If we don't know what justice is, how can we even define injustice, let alone recognize it?
A sense of right and wrong and empathy, both intrinsic to man, will do a pretty decent job at that.
Besides, if what you say is true, why do so many people who have so much comfort and pleasures and privileges in their lives whine about every little detail? (Not saying everybody or even most people like this do that, but a lot of people do.)
Man is never satisfied, not with himself and certainly not with his surroundings. Some people have to vent their perceived imperfection and the injustice done to them by their surroundings.
How? Imagination bases itself off of the known.
There is always a situation in which someone wants to either imagine good or imagine evil. We simply imagine the negative of the situation we are in. We can imagine what it would be like if our privileges fell away, to go to a neutral state if you will, and even turn negative when we turn the positive privileges around and imagine an opposite of them.
I really don't see how that would be problematic to do.
Only if they recognize it as torture.
Do you think people would not recognize torture in its most mundane sense?
I think you're misunderstanding. I'm NOT talking about appreciation, I'm talking about existence. Good and bad are only categorizations our minds came up with to help define whether or not something is agreeable and helpful, either mutually or selfishly. Therefore, they are interdependent.

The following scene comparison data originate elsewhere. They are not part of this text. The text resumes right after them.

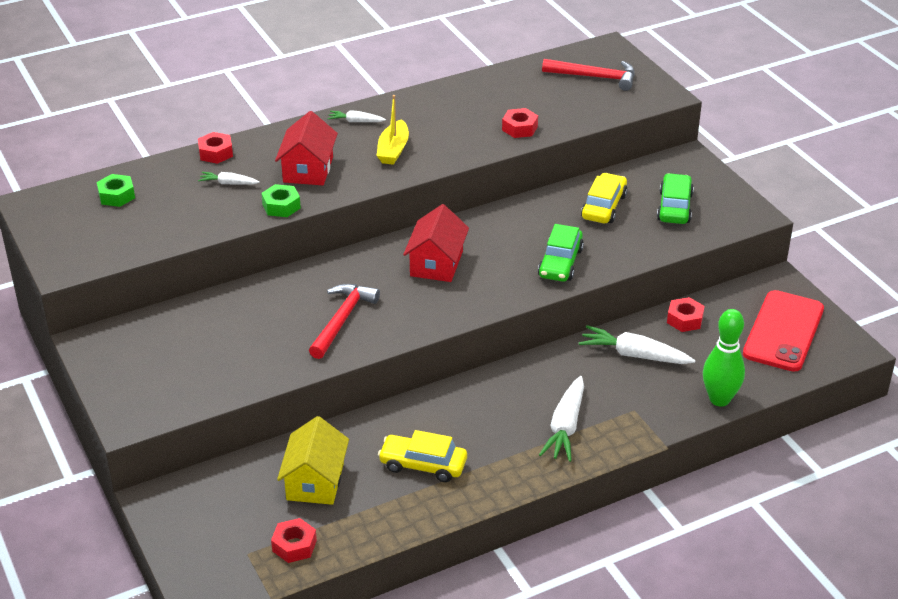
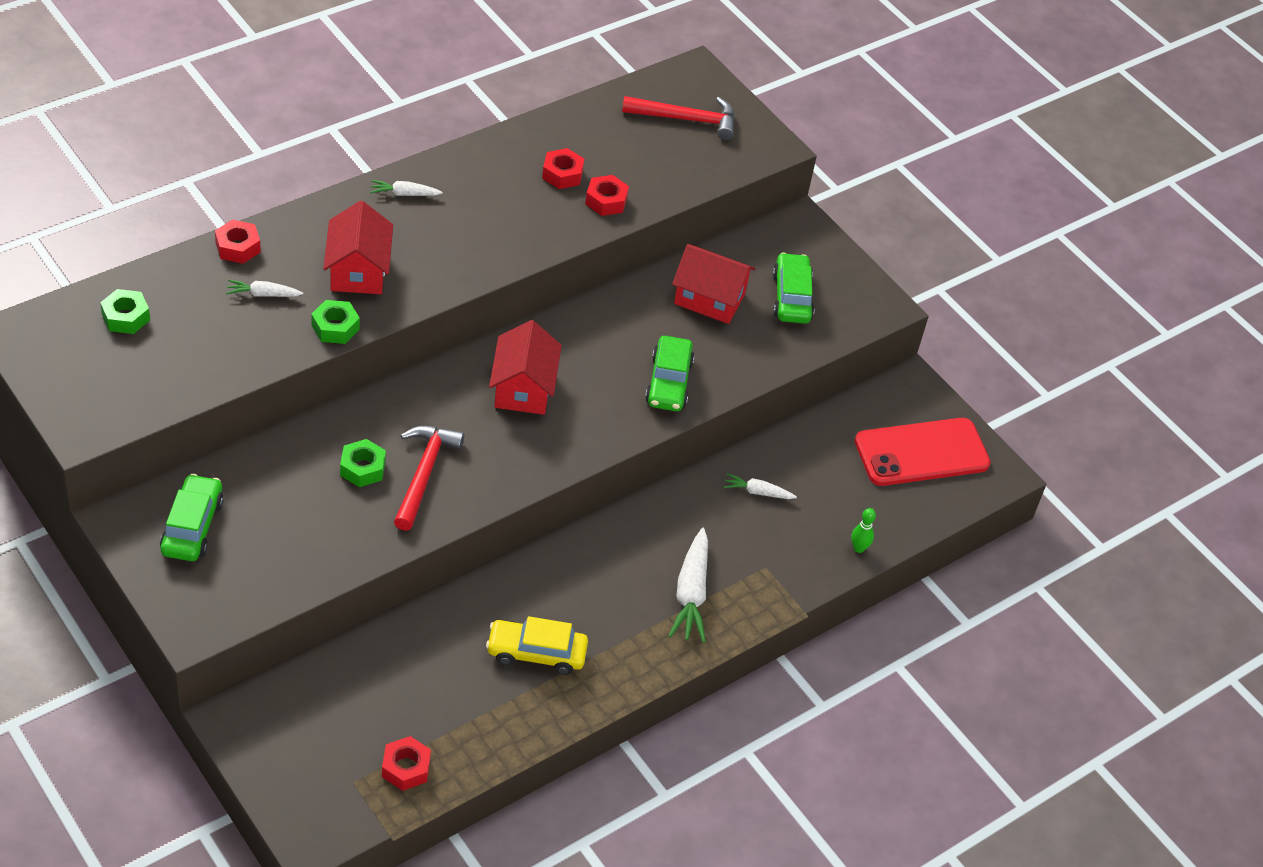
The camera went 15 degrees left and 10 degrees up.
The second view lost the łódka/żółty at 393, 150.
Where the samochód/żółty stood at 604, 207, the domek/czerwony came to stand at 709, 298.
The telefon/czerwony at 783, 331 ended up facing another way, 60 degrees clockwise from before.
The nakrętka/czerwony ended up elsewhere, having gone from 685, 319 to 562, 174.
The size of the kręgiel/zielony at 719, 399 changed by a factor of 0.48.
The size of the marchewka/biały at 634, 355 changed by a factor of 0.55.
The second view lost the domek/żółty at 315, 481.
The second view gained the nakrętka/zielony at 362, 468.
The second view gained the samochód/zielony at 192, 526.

Looking at it in such an abstract way, I'd say I disagree we need a negative on the scale in order to decide what is helpful or not. Why not start at 0 being not helpful at all and going up to being more and more helpful? Of course some things will be destructive, so a negative will eventually arrive in some situations, but I don't see why we would need a negative in order to measure the good of the world.
Then again there is a larger gap between -10 and +20, then there is between 0 and +20. But would you argue that difference between good and bad, in size, makes us significantly more appreciative of good?
As an addendum, I kinda feel like I should point out that this isn't in defense of any sort of God-concept.
That's good, not that I was really worried about that, but it would make this discussion far less interesting.